Centinaia di tir e sversamenti. Il tutto gestito dai Piattella
Centinaia di episodi di sversamenti e di interramenti documentati grazie alle telecamere e agli appostamenti.
E dietro a tutto questo traffico illecito: una famiglia. I servizi di osservazione - hanno sottlineato dalla Questura di Roma - effettuati grazie al sistema di videosorveglianza, e le intercettazioni telefoniche ed ambientali hanno consentito di delineare, sin dalla fase iniziale delle indagini, che a gestire la discarica abusiva fosse Antonino Piattella, 53 anni che gli inquirenti considerano essere 2l'autentico dominus" dell'intera filiera illecita. Al suo fianco il figlio di 22 anni Riccardo. E' lui che per gli investigatori era il gestore della cava a tutto tondo.

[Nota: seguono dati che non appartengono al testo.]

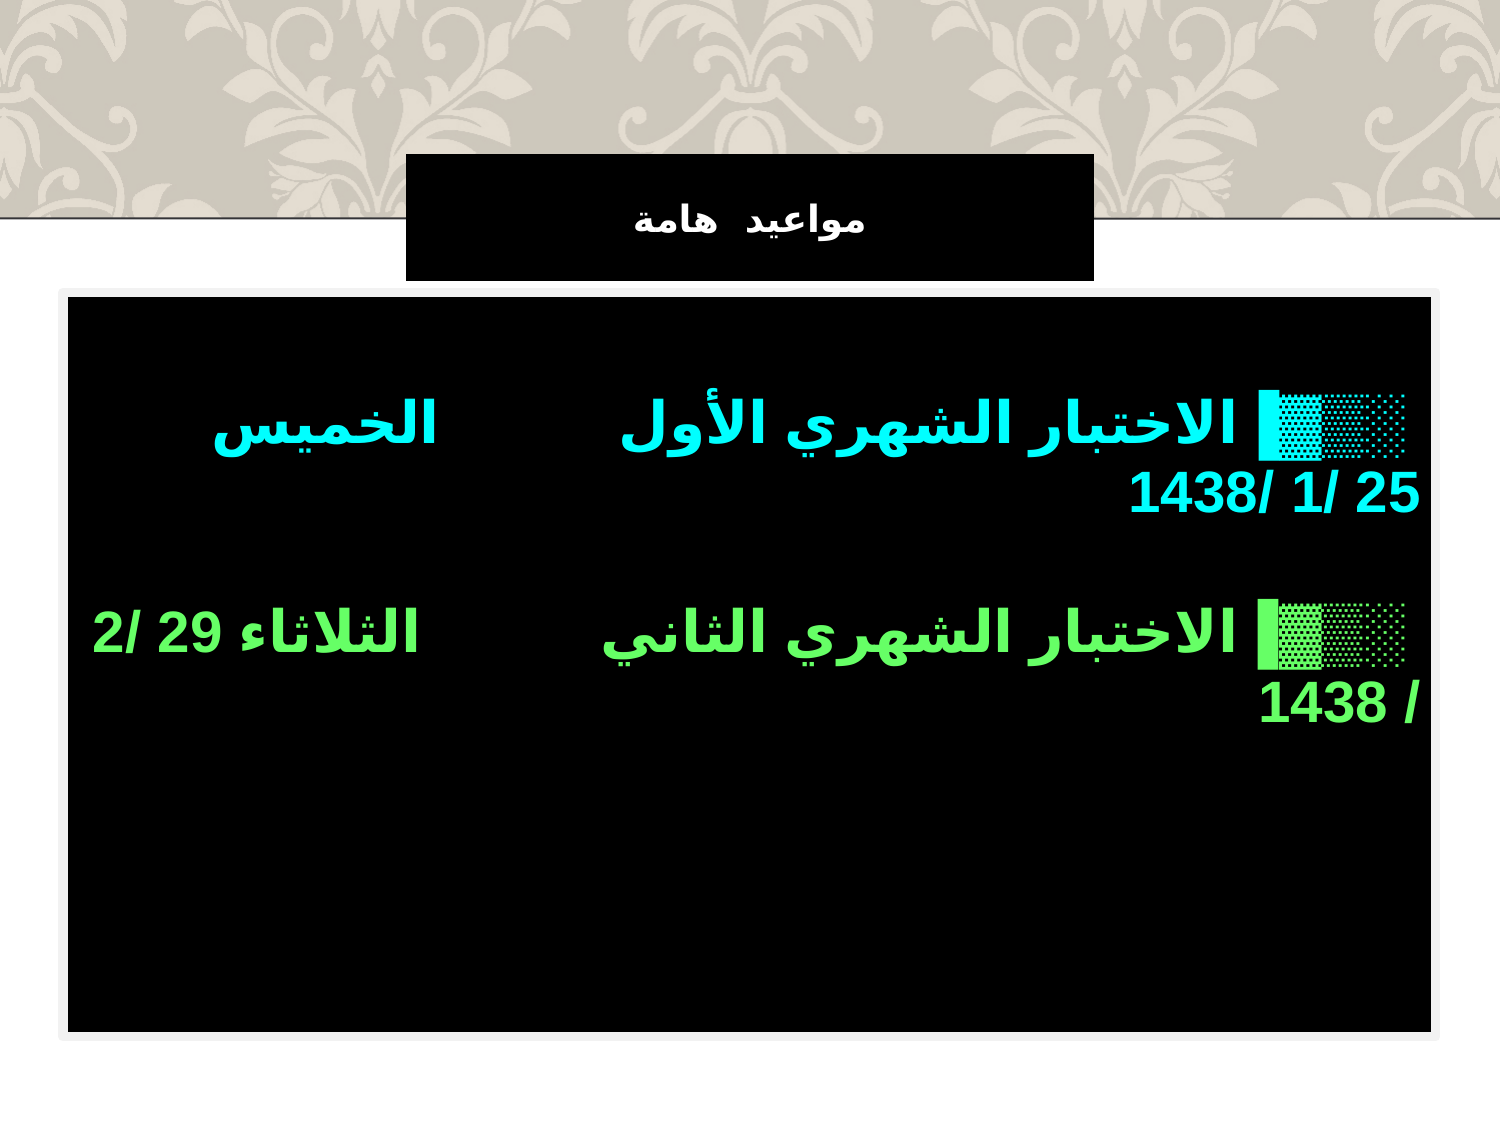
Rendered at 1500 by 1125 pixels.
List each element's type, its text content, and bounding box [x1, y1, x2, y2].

title مواعيد هامة [406, 154, 1094, 281]
text_box ░▒▓▐الاختبار الشهري الأول الخميس 25 /1 /1438 ░▒▓▐الاختبار الشهري الثاني الثلاثاء 29 /2 / 1438 [61, 291, 1437, 1038]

Aziende e società multate: i reati e gli illeciti finanziari
«Si tratta di un'indagine su tematiche di estrema complessità e di vitale importanza perché attiene alla salute di tutti e alla sopravvivenza dei nostri territori» ha sottolineato il capo dello Sco - Servizio centrale operativo Alessandro Giuliano durante la conferenza stampa di ieri mattina a Roma. Ma oltre all'aspetto legato all'ambiente, all'inquinamento e alla salute pubblica, l'operazione che ieri ha portato all'esecuzione di 22 ordinanze cautelari, alcune per la detenzione in carcere, altre per obblighi di Pg e per divieti di dimora nei luoghi in cui si sono commessi gli illeciti, ha permesso di contestare una serie di reati anche di natura diversa. Intanto bisogna sottolineare che sono finiti sotto sequestro preventivo beni per circa 15 milioni euro: 9 società, 11 quote societarie, 7 fabbricati destinati a civile abitazione, 8 fabbricati industriali, 7 locali di deposito-magazzino, 37 appezzamenti di terreno, 60 tra autovetture e mezzi pesanti e d'opera aziendali, numerosi rapporti bancari.